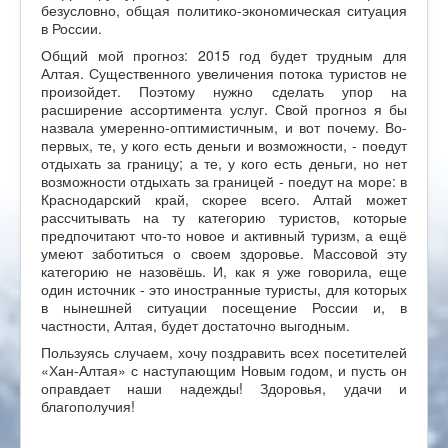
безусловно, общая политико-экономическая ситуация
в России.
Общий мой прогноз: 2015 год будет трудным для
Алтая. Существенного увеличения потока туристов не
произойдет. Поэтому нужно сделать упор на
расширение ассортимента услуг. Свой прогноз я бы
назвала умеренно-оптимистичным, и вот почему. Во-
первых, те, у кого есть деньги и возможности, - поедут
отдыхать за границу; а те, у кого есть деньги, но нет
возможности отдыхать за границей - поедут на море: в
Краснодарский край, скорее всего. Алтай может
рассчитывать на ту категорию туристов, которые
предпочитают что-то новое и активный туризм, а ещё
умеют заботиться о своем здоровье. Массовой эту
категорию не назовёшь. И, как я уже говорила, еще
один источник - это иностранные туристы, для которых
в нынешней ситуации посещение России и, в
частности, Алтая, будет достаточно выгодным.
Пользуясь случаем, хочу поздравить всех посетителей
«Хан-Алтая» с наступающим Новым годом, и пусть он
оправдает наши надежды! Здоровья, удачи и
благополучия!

-- What you have to do --
Please repeat the text of the entries above with "туристов" renamed to "путешественников" everywhere and nothing else changed, leaving out the pictures.

-- Exercise result --
безусловно, общая политико-экономическая ситуация
в России.
Общий мой прогноз: 2015 год будет трудным для
Алтая. Существенного увеличения потока путешественников не
произойдет. Поэтому нужно сделать упор на
расширение ассортимента услуг. Свой прогноз я бы
назвала умеренно-оптимистичным, и вот почему. Во-
первых, те, у кого есть деньги и возможности, - поедут
отдыхать за границу; а те, у кого есть деньги, но нет
возможности отдыхать за границей - поедут на море: в
Краснодарский край, скорее всего. Алтай может
рассчитывать на ту категорию путешественников, которые
предпочитают что-то новое и активный туризм, а ещё
умеют заботиться о своем здоровье. Массовой эту
категорию не назовёшь. И, как я уже говорила, еще
один источник - это иностранные туристы, для которых
в нынешней ситуации посещение России и, в
частности, Алтая, будет достаточно выгодным.
Пользуясь случаем, хочу поздравить всех посетителей
«Хан-Алтая» с наступающим Новым годом, и пусть он
оправдает наши надежды! Здоровья, удачи и
благополучия!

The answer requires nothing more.